Levels 12+: Win through discipline, not greed

  • Position: Late-game Brand must respect death timers and burst. Stand where your first spell can hit the fight, but your body is not the easiest target. Use your frontline, minion wave, and turret remains as spacing tools. If the enemy has flank access, play closer to the safe wall with your support or carry nearby. If you are alone on the open side of the lane, you are not creating an angle; you are offering a shutdown.
  • Trading and poke rhythm: Late trades are about forcing bad engages. One strong poke rotation can make the enemy start a fight with poor health, but missing every spell right before they engage can lose the game. Cast when enemies are locked in attack animations, clumped on wave-clear, or moving through narrow space. If nothing is available, wait. Brand’s threat is often stronger than a random spell into open air.
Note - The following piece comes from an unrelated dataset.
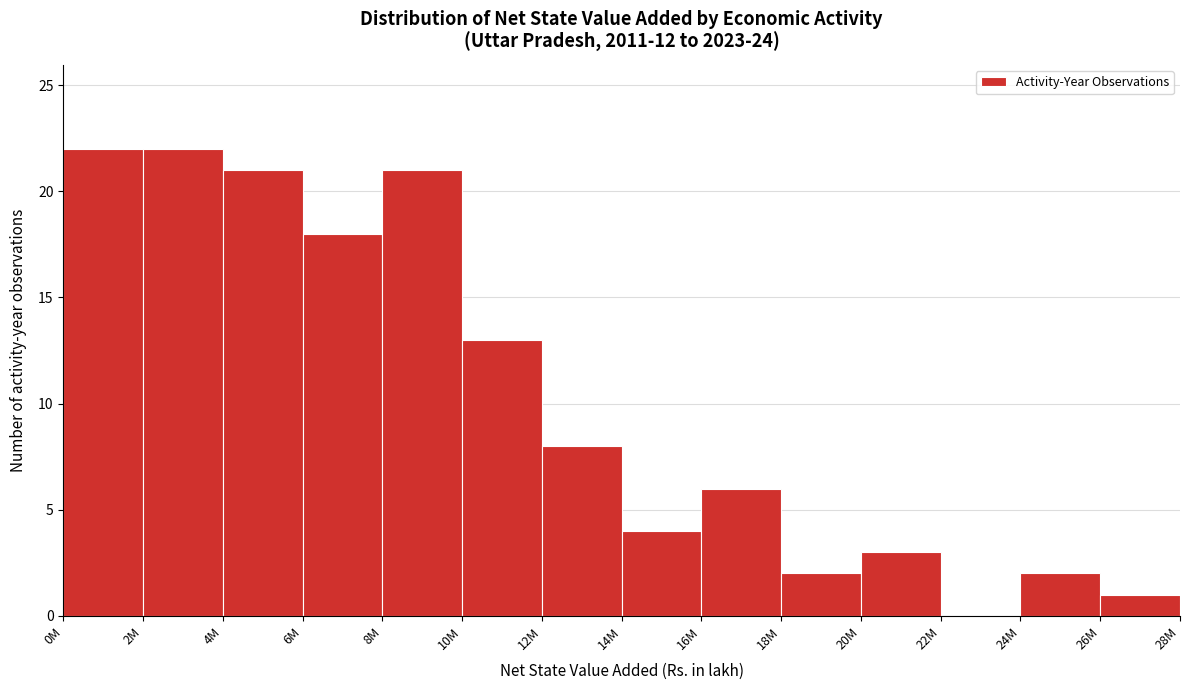

Reading left to right, transcribe all the data shown in this chart.

0M=22	2M=22	4M=21	6M=18	8M=21	10M=13	12M=8	14M=4	16M=6	18M=2	20M=3	22M=0	24M=2	26M=1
  • Snowball use: Treat late Snowball like a finisher or emergency reposition, not a standard engage. If your team already caught someone and the enemy formation is broken, taking Snowball can secure the kill and spread pressure. If both teams are full health and grouped, dashing in usually removes your own backline damage source. Against divers, you can also hold Snowball until after the first clash, then use it on a safer target to reposition forward only when the enemy cooldowns are spent.
  • Augment use: Late augment value comes from matching the fight shape. Offensive choices reward patience: wait for the enemy to clump, then commit your full rotation. Range or haste choices reward constant spacing: chip, step back, repeat, and never let the enemy catch you after your cast. Defensive choices reward baiting: show just enough range to invite a dive, then retreat through your team while burning the champions who chased too far.
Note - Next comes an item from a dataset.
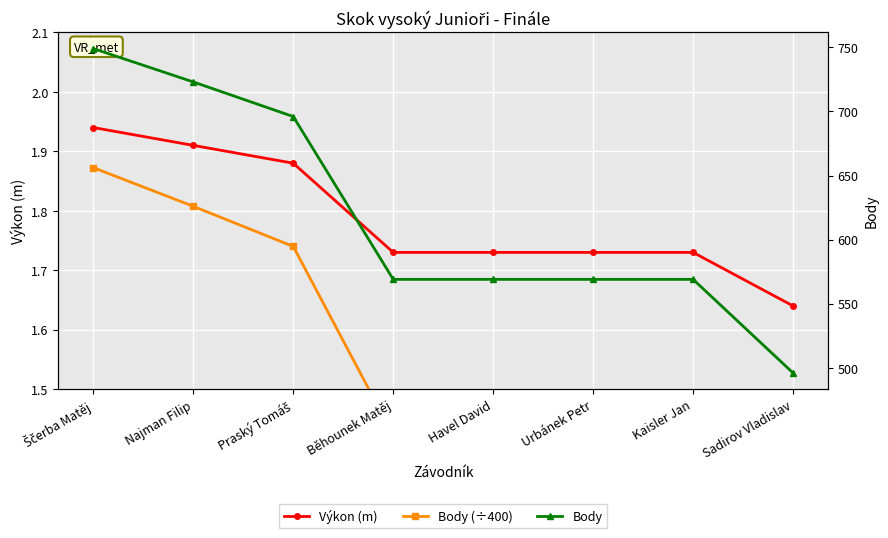

Rank the categories by Výkon (m) value from lowest to highest.

Sadirov Vladislav, Běhounek Matěj, Havel David, Urbánek Petr, Kaisler Jan, Praský Tomáš, Najman Filip, Ščerba Matěj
  • Push or stall choice: Push when you win the health war or score a kill. Clear the wave quickly, hit the structure with your team, then reset your line before the enemy respawns into a clean fight. Stall when your team lacks health, summoners, or frontline. Brand is excellent at making grouped minion waves dangerous to stand near, so force the enemy to choose between hitting objectives and eating damage. Do not overclear so far forward that you become the objective instead.
  • If ahead: Close the game by denying clean engages. Keep waves moving, control the center, and punish enemies who stack under turret or walk through narrow exits. Your lead disappears if you chase into fog, split from your peel, or burn key spells on a tank while the enemy carries are free. Let your frontline start or bait, then layer damage where the enemy team has already committed.
  • If behind: Play for the one fight where the enemy gets impatient. Stay near your carries, clear waves from maximum safe range, and hold damage for clustered dives. If they siege, punish the champions hitting the structure. If they dive, burn the first two champions through the door and kite backward. You do not need to instantly kill the backline while behind; you need to make their engage too costly to continue.
  • Next move: After every late fight, make a clean call: push if two or more enemies are dead or too low to contest, reset formation if your team won but has no health, and stall if the fight traded evenly. Brand’s late-game plan is simple but unforgiving. Cast from safe space, punish clumps, never take a lonely Snowball, and make the enemy pay every time they choose to fight in a group.